Задания:
1. Воспроизведите слово в слово весь текст о приемной жандармского управления.
2. Оформите строки списка в виде таблицы Markdown со столбцами «Номер» и «Строка»: начните со строки, содержащей «family: Apocynaceae», и закончите последней строкой списка, включая обе границы. Пустые строки пропустите.

Прежде всего поражало то, что в управлении не было для просителей отдельной приемной. Посетители толклись в маленькой, полутемной прихожей вместе с жандармскими унтер-офицерами. Тут приходилось проводить положительно часы в ожидании, пока выйдет нужный офицер. А во время этого томительного ожидания из соседних комнат, где находились господа офицеры, доносился голос ожидаемого, рассказывавшего о вчерашнем времяпрепровождении очень неторопливо. Иногда ожидаемый офицер, с папиросой в зубах, проходил из одной комнаты в другую через переднюю, мимо ожидавшего просителя, и, скользнув по нему взглядом и нагло усмехнувшись, скрывался за дверью. Господа офицеры, видимо, наслаждались возможностью мучить и терзать людей. Если случалось, сунув унтеру в руку полтинник, упросить его напомнить офицеру, что ждешь его больше часу, в ответ из соседней комнаты раздавался намеренно громкий возглас: «пусть ждет!» – и одобрительный смех товарищей.
Иногда, после томительного ожидания, приходилось увидеть нужного офицера, входящего в переднюю, быстро надевающего пальто и хлопающего дверью, после чего подходил унтер-офицер и твердо говорил:
– Поручик ушли – пожалуйте завтра!

Исходные данные:
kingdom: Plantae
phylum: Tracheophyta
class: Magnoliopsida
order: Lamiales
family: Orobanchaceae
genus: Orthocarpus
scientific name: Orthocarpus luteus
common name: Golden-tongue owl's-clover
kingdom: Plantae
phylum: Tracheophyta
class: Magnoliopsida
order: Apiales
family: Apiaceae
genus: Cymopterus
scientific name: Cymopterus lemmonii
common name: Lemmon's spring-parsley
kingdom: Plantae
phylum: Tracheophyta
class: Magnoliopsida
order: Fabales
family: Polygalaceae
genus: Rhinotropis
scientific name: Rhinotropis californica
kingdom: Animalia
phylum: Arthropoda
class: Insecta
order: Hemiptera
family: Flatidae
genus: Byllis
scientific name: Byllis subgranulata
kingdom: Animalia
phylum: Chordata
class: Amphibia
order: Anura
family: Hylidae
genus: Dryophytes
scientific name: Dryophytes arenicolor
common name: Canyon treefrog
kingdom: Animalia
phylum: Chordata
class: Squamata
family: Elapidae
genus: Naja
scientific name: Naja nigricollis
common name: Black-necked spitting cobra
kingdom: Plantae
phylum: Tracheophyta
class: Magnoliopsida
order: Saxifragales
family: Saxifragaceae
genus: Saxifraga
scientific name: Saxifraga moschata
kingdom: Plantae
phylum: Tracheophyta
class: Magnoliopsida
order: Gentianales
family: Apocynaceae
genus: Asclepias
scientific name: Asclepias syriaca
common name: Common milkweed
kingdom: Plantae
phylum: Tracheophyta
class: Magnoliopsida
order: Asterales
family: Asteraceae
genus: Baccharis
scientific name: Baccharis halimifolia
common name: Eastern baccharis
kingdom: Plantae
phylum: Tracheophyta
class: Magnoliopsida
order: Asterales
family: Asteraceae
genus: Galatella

Ответы по заданиям:
1.
Прежде всего поражало то, что в управлении не было для просителей отдельной приемной. Посетители толклись в маленькой, полутемной прихожей вместе с жандармскими унтер-офицерами. Тут приходилось проводить положительно часы в ожидании, пока выйдет нужный офицер. А во время этого томительного ожидания из соседних комнат, где находились господа офицеры, доносился голос ожидаемого, рассказывавшего о вчерашнем времяпрепровождении очень неторопливо. Иногда ожидаемый офицер, с папиросой в зубах, проходил из одной комнаты в другую через переднюю, мимо ожидавшего просителя, и, скользнув по нему взглядом и нагло усмехнувшись, скрывался за дверью. Господа офицеры, видимо, наслаждались возможностью мучить и терзать людей. Если случалось, сунув унтеру в руку полтинник, упросить его напомнить офицеру, что ждешь его больше часу, в ответ из соседней комнаты раздавался намеренно громкий возглас: «пусть ждет!» – и одобрительный смех товарищей.
Иногда, после томительного ожидания, приходилось увидеть нужного офицера, входящего в переднюю, быстро надевающего пальто и хлопающего дверью, после чего подходил унтер-офицер и твердо говорил:
– Поручик ушли – пожалуйте завтра!

2.
| Номер | Строка |
|---|---|
| 1 | family: Apocynaceae |
| 2 | genus: Asclepias |
| 3 | scientific name: Asclepias syriaca |
| 4 | common name: Common milkweed |
| 5 | kingdom: Plantae |
| 6 | phylum: Tracheophyta |
| 7 | class: Magnoliopsida |
| 8 | order: Asterales |
| 9 | family: Asteraceae |
| 10 | genus: Baccharis |
| 11 | scientific name: Baccharis halimifolia |
| 12 | common name: Eastern baccharis |
| 13 | kingdom: Plantae |
| 14 | phylum: Tracheophyta |
| 15 | class: Magnoliopsida |
| 16 | order: Asterales |
| 17 | family: Asteraceae |
| 18 | genus: Galatella |